I reckon the A-10s and F-16s there would have already been transferred to a foreign combat theater before the Mexican invasion, though. But perhaps there are a few C-130s and utility aircraft still flying there.

Jason Weiser
02-22-2021, 12:37 PM
May be more likely to destroy them. I doubt the Mexicans are in any better shape to keep any significant amount of aircraft flying than the Americans are. Then again, if they recover anything, it will most likely be some C-130s.

Olefin
02-22-2021, 01:37 PM
The Mexicans did fly some aircraft that were at storage at Davis-Monthan and may at the least have been able to get spares they needed to keep their planes going.

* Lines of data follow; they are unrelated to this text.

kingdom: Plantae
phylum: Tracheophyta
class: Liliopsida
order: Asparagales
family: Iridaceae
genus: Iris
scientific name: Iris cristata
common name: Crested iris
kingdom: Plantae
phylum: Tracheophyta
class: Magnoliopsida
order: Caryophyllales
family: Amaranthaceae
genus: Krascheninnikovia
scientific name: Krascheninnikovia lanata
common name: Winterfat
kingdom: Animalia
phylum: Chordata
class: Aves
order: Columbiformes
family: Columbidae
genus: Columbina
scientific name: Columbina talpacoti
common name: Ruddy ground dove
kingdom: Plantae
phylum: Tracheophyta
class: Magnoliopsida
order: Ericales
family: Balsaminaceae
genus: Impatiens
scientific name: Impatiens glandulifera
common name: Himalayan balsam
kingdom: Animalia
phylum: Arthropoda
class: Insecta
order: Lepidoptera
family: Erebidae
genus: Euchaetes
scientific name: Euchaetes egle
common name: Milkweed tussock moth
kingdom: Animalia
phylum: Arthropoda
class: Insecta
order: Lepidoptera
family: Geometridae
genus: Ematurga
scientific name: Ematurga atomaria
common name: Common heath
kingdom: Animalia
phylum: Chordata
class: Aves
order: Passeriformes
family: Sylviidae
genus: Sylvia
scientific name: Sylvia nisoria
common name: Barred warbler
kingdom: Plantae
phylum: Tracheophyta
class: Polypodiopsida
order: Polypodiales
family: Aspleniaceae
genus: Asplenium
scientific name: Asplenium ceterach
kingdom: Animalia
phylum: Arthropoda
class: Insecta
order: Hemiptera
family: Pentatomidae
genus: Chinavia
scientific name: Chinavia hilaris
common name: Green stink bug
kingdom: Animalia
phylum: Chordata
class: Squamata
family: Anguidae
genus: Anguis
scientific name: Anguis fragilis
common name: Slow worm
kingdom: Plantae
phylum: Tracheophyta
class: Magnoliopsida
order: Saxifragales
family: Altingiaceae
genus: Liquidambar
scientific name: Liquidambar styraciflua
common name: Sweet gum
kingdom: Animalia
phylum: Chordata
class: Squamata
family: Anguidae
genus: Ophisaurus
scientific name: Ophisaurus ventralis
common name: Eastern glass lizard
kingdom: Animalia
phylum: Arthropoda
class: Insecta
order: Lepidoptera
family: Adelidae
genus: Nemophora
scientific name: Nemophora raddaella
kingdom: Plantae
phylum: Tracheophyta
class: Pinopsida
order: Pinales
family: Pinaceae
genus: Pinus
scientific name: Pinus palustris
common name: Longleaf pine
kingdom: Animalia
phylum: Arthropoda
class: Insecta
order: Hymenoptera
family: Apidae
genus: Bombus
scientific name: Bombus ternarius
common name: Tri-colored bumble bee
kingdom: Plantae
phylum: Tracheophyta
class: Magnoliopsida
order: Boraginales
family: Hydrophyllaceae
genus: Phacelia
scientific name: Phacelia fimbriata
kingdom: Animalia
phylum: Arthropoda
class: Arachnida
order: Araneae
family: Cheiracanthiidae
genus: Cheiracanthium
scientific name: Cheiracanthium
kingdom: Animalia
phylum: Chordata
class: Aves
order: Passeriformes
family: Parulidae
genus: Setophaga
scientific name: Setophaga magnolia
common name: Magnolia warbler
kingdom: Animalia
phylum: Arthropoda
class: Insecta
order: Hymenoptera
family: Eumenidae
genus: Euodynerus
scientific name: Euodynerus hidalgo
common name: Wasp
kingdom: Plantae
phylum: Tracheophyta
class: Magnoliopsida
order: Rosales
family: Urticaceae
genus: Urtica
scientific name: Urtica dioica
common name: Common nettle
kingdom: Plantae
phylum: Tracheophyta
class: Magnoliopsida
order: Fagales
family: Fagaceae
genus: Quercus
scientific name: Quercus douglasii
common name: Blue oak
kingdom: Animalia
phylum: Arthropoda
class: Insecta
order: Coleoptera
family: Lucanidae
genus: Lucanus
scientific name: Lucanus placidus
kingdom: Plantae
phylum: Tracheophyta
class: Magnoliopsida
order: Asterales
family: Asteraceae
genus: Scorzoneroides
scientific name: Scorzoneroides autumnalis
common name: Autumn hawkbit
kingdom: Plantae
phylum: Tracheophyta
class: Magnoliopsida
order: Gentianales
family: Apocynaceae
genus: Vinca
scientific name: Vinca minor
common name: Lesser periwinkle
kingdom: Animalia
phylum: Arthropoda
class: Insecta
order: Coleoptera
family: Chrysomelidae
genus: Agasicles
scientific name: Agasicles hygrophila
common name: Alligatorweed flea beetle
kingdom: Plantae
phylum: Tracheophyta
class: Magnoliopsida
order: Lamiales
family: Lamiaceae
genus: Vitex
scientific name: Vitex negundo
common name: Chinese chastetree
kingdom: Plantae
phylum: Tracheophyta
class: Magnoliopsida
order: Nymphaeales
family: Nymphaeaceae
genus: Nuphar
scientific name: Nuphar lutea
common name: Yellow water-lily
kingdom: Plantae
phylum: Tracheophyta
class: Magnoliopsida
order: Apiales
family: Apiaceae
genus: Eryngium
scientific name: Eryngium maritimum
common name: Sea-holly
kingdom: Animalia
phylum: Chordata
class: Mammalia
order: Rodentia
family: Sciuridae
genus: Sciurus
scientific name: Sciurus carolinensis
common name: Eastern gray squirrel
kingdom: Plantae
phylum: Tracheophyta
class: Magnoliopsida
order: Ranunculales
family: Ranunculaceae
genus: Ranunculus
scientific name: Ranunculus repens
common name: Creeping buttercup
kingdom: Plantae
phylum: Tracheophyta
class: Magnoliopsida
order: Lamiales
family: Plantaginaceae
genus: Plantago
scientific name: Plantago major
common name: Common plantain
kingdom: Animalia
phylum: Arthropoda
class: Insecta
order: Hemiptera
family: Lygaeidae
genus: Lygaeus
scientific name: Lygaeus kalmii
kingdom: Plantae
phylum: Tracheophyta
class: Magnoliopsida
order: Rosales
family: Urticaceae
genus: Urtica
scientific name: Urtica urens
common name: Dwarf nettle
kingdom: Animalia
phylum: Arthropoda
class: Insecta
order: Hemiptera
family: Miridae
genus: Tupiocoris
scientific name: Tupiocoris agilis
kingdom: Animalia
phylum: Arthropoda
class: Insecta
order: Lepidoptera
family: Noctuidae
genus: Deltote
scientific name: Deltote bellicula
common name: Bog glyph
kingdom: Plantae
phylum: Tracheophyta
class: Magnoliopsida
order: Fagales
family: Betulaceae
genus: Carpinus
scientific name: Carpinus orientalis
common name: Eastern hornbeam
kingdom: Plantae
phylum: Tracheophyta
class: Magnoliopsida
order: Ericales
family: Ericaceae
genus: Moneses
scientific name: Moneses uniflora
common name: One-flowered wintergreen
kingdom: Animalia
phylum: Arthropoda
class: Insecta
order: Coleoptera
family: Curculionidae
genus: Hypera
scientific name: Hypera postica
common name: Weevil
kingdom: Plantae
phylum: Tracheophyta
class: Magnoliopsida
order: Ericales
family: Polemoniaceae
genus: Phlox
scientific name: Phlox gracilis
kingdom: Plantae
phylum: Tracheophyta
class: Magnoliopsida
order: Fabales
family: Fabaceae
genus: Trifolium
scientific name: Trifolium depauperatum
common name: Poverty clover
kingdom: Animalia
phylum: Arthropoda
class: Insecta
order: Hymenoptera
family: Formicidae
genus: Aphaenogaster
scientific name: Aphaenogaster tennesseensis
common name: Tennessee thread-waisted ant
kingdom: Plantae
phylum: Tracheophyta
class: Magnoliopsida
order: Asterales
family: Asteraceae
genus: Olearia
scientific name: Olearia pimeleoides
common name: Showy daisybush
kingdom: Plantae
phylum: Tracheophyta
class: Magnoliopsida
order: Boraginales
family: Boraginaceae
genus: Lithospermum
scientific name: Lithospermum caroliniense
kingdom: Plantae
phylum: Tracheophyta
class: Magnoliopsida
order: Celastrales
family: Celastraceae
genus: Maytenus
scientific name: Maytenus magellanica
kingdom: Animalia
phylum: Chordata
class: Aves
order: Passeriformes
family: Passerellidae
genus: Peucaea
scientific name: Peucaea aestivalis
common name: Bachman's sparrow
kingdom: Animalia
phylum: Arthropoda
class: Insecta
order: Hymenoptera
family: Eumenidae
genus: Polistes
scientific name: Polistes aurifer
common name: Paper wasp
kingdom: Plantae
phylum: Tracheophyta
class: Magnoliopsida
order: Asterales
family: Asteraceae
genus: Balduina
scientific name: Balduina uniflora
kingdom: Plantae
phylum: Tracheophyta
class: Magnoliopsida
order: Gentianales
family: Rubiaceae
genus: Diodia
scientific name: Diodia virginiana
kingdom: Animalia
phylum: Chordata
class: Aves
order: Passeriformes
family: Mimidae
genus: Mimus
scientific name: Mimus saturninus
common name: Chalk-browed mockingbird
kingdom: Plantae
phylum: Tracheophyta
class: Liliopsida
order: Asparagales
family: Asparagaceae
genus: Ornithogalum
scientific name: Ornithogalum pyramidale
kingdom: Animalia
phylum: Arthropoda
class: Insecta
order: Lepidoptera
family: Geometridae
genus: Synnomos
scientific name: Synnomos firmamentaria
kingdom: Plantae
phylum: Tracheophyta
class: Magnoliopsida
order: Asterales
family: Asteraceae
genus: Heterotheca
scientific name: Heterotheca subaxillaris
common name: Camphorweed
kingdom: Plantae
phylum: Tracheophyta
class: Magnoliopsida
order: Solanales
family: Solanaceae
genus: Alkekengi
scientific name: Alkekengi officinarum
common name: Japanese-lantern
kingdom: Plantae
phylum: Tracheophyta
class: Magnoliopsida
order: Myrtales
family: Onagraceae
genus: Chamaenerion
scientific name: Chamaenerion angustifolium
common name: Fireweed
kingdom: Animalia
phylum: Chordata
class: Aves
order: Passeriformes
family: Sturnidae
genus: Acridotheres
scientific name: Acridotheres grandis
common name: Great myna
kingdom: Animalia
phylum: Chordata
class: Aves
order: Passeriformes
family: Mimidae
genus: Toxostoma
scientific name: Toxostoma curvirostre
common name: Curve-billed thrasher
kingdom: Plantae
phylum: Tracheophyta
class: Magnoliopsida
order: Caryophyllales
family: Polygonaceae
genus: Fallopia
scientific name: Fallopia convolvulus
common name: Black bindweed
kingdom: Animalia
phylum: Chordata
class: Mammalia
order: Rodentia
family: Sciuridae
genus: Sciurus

And there are refineries in the US going - even the one mentioned in Howling Wilderness as only being at 1 percent of capacity could still turn out a hell of a lot of fuel that planes need - and as pointed out previously what the military was running on was jet fuel not gas or diesel - so the issue of avgas is really only an issue for prop planes not for jets

and the latest issue of the fanzine had information on the aircraft in the Middle East - both canon (planes in East Africa) and a mix of canon and improvement on what there was that was stated in the RDF (Middle East)

Legbreaker
02-22-2021, 09:49 PM
Replacement parts are the big issue with aircraft, which also require a LOT of maintenance.
There was a rather indepth discussion some time ago about aircraft on this forum. One of the points that has stuck in my mind against there being many aircraft is that if a tank breaks down (or suffers damage), it stops. If a plane breaks down while in motion, it doesn't stop.....until it hits the ground.

Matt Wiser
02-22-2021, 10:06 PM
AMARC would've been pretty much cleaned out of flyable aircraft by the time of the Mexican invasion (assuming, of course, you want to use that in your timeline).

Olefin
02-22-2021, 10:52 PM
AMARC would've been pretty much cleaned out of flyable aircraft by the time of the Mexican invasion (assuming, of course, you want to use that in your timeline).

If they were looking for old planes to strip for spare parts they would be looking for either T-33's, F-5's, C-54's, C-130's, C-47's or C-118's. For instance there were 78 T-33's in storage there in 2000 - meaning that the Mexicans could have found ample spare parts for their T-33's they were using in their Air Force.